Nonprofit research organization Wirepoint has looked into Illinois public schools, and their performance deserves less than an “A+.” Among more than 30 institutions of learning, zero students can read at their respective grade levels.
As for math, across 53 schools, no students are proficient.
The bulk of those underperforming campuses — twenty-two in the case of reading and thirty-three in the case of math — sit within the City of Chicago School District — where taxpayers annually spend between $5,929 and $56,311 per student.
Statewide, Wirepoint’s not impressed:
(*) The absolute failure to teach even a single child to read and do math in so many schools is yet another indictment of the state’s educational system.
(*) But should students be mastering such subjects in the first place? Many — in academia, even — may think not:
(*) Department of Education Fights the White Supremacy of Math
(*) Major University Professor Fights Math’s ‘Harbor for Whiteness’

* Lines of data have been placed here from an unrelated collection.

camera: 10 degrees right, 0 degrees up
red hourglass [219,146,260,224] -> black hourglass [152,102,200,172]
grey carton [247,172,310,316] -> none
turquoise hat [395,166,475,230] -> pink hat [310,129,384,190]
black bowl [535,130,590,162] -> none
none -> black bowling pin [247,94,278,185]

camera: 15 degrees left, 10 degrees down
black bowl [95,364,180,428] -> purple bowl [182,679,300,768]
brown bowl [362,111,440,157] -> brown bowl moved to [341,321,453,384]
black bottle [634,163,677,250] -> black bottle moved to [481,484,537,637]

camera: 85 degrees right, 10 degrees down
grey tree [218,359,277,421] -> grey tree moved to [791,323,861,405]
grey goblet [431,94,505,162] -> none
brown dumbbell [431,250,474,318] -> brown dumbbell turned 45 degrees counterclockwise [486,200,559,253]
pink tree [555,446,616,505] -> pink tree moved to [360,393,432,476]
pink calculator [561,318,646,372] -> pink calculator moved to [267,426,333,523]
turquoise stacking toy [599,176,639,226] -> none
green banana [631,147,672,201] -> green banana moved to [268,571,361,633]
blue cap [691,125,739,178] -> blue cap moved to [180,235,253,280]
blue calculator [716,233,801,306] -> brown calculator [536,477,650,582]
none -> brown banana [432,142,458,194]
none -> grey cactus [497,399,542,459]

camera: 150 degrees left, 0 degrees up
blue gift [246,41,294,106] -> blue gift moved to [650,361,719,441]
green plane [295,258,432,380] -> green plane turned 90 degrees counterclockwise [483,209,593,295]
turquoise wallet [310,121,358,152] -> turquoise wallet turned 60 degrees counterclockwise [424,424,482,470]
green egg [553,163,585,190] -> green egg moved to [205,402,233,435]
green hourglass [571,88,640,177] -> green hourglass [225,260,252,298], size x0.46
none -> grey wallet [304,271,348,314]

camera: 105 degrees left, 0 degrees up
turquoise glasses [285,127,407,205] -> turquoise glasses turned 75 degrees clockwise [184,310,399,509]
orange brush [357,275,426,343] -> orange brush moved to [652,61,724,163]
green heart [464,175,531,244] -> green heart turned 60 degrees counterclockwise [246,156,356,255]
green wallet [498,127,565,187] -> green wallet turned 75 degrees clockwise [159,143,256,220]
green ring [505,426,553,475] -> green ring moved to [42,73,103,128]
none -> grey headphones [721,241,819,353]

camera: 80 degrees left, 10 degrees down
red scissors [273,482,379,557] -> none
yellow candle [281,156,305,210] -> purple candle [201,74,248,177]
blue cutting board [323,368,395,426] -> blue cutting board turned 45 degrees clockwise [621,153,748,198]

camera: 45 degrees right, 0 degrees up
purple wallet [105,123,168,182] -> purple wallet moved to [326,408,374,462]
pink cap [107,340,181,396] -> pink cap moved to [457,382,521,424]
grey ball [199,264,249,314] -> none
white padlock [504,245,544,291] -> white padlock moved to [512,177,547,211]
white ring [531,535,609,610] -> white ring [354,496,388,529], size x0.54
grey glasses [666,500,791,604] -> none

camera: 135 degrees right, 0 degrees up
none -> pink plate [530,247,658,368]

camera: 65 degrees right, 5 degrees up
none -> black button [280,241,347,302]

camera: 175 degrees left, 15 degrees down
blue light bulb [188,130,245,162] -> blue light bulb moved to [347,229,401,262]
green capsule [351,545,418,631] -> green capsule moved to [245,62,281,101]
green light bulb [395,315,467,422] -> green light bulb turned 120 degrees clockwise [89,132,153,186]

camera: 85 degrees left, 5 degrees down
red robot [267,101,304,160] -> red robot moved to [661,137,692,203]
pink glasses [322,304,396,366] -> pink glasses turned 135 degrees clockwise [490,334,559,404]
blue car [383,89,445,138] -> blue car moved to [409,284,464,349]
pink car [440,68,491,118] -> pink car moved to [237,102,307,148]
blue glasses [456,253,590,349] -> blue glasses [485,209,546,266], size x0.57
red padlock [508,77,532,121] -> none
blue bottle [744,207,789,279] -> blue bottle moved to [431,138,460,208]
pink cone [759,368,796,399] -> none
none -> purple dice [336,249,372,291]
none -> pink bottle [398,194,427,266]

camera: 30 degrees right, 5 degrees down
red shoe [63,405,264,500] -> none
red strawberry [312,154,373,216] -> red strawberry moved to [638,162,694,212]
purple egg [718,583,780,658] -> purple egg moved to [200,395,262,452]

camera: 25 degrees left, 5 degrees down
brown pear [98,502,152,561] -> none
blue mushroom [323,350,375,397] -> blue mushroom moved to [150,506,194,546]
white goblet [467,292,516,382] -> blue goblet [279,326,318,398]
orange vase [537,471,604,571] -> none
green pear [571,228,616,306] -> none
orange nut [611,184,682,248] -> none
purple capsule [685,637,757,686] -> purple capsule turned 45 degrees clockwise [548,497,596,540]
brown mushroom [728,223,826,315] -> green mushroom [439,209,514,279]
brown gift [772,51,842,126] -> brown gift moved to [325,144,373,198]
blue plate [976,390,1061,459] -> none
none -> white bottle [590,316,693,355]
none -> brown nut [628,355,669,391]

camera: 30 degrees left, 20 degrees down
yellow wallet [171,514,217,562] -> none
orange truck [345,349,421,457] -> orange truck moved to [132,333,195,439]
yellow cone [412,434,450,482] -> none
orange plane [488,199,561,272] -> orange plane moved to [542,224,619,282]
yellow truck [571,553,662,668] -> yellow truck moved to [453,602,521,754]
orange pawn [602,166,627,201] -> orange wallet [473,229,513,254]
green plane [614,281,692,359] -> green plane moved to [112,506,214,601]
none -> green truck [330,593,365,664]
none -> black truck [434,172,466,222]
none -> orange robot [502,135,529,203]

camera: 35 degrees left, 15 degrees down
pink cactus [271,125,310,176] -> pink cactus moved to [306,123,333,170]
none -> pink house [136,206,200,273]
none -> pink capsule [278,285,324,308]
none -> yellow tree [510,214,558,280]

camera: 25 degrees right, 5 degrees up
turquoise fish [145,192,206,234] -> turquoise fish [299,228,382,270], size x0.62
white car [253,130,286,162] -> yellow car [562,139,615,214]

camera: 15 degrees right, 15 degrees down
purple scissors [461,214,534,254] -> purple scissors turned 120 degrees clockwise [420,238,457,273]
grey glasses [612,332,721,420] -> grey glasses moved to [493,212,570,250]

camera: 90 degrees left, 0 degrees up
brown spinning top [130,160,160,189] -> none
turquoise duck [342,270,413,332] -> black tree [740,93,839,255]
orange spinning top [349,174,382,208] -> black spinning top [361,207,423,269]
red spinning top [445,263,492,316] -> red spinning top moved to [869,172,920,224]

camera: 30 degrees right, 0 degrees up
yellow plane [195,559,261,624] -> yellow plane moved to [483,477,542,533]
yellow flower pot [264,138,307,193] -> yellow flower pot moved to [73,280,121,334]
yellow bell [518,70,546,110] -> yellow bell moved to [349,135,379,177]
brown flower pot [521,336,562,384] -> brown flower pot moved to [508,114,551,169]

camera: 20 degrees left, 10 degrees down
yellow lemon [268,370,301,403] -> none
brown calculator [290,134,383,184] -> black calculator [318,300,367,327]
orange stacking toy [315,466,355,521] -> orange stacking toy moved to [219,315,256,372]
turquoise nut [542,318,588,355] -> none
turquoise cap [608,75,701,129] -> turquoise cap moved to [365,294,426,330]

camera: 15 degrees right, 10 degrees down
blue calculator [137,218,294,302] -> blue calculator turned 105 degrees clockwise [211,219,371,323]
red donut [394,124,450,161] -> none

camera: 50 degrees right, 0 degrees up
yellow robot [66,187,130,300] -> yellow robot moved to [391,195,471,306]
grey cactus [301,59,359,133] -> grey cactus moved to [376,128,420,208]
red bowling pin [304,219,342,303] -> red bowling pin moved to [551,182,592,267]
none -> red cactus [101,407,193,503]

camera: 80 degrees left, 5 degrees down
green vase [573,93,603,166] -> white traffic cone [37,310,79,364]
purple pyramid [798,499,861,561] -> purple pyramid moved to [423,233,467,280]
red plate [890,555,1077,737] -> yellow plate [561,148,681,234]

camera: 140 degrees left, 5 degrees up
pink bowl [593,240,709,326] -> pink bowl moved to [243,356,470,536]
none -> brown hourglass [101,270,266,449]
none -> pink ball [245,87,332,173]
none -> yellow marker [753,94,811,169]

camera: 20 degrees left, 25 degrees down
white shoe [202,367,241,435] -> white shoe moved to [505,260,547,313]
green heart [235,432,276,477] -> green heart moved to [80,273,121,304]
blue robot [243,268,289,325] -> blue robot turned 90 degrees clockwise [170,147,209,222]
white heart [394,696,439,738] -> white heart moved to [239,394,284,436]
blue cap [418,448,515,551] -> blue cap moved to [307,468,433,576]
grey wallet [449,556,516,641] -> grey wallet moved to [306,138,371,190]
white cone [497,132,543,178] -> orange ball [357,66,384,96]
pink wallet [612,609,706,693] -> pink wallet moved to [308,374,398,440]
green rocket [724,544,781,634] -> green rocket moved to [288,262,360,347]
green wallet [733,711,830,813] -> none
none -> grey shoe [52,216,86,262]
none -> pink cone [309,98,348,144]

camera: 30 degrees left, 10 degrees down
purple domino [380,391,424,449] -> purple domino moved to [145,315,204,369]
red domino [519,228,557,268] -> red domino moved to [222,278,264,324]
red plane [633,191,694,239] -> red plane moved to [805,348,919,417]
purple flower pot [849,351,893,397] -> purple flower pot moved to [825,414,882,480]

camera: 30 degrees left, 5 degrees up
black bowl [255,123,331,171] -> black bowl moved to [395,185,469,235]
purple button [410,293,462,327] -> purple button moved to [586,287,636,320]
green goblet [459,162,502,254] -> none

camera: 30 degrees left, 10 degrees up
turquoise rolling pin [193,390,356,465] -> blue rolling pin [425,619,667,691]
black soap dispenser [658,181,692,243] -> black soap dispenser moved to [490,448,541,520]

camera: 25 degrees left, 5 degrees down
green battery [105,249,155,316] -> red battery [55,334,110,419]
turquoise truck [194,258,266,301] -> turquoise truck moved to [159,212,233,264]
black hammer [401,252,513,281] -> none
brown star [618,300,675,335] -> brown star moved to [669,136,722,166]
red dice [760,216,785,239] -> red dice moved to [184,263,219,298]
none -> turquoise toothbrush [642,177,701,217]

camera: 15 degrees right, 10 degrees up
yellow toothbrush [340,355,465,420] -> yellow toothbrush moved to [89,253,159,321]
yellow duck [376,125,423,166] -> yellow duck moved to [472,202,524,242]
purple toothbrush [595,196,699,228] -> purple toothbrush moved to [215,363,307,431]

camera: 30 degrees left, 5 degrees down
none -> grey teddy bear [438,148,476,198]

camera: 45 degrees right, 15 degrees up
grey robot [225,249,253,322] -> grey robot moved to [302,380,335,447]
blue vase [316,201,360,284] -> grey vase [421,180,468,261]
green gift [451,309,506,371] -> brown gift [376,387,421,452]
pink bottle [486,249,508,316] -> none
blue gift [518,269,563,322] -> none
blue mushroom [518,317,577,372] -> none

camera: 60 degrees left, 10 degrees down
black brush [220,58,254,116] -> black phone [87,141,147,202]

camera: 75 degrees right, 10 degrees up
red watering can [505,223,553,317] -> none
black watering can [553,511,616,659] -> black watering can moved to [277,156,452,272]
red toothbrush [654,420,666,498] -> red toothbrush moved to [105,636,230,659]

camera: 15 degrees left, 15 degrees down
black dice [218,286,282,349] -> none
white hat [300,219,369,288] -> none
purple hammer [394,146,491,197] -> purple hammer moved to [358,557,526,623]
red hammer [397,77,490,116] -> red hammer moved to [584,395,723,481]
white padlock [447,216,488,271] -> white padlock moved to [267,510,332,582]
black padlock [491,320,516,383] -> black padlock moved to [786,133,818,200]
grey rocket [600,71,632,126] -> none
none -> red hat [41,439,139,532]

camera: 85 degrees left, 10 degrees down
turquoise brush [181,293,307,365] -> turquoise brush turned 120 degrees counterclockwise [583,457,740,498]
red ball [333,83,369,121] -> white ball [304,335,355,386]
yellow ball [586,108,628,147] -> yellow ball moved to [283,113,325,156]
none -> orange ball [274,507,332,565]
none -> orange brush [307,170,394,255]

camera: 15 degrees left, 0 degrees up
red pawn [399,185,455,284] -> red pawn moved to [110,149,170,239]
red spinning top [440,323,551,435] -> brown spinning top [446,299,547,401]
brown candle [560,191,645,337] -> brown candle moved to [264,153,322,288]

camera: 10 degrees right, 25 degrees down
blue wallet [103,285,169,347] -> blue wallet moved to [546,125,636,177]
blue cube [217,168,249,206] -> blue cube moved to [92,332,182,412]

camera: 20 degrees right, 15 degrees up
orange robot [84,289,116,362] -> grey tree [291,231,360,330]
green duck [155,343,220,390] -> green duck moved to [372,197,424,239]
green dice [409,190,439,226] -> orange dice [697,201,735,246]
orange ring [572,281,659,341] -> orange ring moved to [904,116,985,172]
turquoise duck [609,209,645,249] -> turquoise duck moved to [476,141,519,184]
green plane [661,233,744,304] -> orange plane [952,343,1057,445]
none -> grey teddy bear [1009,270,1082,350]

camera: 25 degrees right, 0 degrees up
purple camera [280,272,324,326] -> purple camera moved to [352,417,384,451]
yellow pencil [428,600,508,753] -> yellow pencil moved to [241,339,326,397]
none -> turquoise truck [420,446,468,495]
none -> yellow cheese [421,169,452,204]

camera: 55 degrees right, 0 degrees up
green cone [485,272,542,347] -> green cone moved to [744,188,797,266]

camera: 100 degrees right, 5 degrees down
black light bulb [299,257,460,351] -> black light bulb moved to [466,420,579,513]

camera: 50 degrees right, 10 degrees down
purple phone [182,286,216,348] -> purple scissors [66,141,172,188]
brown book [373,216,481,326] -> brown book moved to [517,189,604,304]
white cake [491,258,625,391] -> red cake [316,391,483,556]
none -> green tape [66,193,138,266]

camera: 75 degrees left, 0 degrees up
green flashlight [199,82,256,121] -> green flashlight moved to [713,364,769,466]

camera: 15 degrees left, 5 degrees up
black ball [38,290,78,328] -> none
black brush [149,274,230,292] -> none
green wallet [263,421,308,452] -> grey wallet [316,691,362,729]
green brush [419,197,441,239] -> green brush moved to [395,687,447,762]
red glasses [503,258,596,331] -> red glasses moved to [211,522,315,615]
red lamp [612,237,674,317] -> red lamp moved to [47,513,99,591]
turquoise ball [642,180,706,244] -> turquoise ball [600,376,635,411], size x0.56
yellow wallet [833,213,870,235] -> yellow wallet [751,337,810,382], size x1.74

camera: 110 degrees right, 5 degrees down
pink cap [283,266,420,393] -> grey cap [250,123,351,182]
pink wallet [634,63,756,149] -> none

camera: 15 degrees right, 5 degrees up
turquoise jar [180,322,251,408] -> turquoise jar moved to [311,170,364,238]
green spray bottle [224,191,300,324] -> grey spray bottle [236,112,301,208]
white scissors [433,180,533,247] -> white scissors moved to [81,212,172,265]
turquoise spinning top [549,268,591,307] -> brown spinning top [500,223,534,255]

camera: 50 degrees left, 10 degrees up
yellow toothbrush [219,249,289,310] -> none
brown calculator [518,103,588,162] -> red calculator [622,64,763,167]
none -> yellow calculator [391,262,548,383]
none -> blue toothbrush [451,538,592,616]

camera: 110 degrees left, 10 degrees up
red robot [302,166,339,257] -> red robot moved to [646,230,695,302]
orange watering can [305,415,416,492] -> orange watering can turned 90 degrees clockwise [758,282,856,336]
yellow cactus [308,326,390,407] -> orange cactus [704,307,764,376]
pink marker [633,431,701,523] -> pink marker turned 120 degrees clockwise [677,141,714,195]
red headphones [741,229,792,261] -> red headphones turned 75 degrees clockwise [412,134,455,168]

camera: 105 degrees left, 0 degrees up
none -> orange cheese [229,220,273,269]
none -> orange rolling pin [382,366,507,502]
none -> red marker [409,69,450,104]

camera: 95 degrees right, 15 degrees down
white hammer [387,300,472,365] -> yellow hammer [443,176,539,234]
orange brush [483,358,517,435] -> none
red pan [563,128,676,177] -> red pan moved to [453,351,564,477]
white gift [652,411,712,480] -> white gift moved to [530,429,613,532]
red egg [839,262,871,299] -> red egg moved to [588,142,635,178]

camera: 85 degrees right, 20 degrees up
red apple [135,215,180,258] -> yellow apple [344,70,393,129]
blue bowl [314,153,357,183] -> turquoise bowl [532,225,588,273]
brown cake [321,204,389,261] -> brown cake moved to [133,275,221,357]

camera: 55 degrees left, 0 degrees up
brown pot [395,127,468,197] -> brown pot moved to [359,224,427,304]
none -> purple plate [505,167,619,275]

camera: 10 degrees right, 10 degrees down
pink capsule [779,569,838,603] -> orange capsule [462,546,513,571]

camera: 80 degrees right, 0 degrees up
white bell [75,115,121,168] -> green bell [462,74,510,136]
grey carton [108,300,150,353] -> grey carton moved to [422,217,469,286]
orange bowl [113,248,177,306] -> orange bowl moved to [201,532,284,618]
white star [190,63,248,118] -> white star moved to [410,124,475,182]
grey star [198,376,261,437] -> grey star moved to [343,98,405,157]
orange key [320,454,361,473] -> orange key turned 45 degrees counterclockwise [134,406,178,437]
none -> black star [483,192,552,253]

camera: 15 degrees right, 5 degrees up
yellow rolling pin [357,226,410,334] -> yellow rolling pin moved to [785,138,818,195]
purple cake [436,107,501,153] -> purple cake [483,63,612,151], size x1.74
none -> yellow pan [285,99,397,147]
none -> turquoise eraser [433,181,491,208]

(*) Math Professor Says Math Education Is Racist — and Sexist and Homophobic
(*) School District Hosts Year-Long Anti-Whiteness Training to Fight ‘Curricular Violence’ in Math
Additionally, it’s an era of evolving expectations:
(*) University Professor Goes the Route of ‘Ungrading’ — in Math
(*) Professor Razes the Evil of Writing Rules, Whacks White Supremacy by Gonging Grades
(*) Arizona State University Dean Pens 350+ Page Book on How Grading Writing Is White Supremacy
(*) In Order to Attack ‘Systemic Racism,’ a School Eliminates Failure and Time Constraints
These days, schools seem to believe they have more important things than academics to offer; social ideology has taken center stage. Educational institutions appear to have appointed themselves knights in the battle against phobias, the KKK, and the patriarchy. Perhaps loss in old-fashioned areas is calculated collateral damage. Apropos of adaptive prioritization, Wirepoint had harsh words for Illinois in June of 2022:
The data Wirepoints presents in [the] report represents an absolute dereliction of duty by those who run Illinois’ public schools. It’s not about money, it’s not about race, it’s not about curriculum and it’s not about critical race theory. It’s about a system that fails at its most basic function: to prepare Illinois children for their future.
Our assessment is harsh because student outcomes are beyond dismal and no one, it seems, takes any responsibility for them. Social promotion, hyper-inflated teacher evaluations and misleading “accountability” designations from the Illinois State Board of Education all help to deflect blame.
Will such alleged avoidance of responsibility eventually be replaced by government’s revolutionary repentance? It’s not as sure as one plus one equals two. And if America follows Chicago’s lead — which it looks to be doing in multiple ways — that comparison may in time be meaningless. So will the words that communicated it.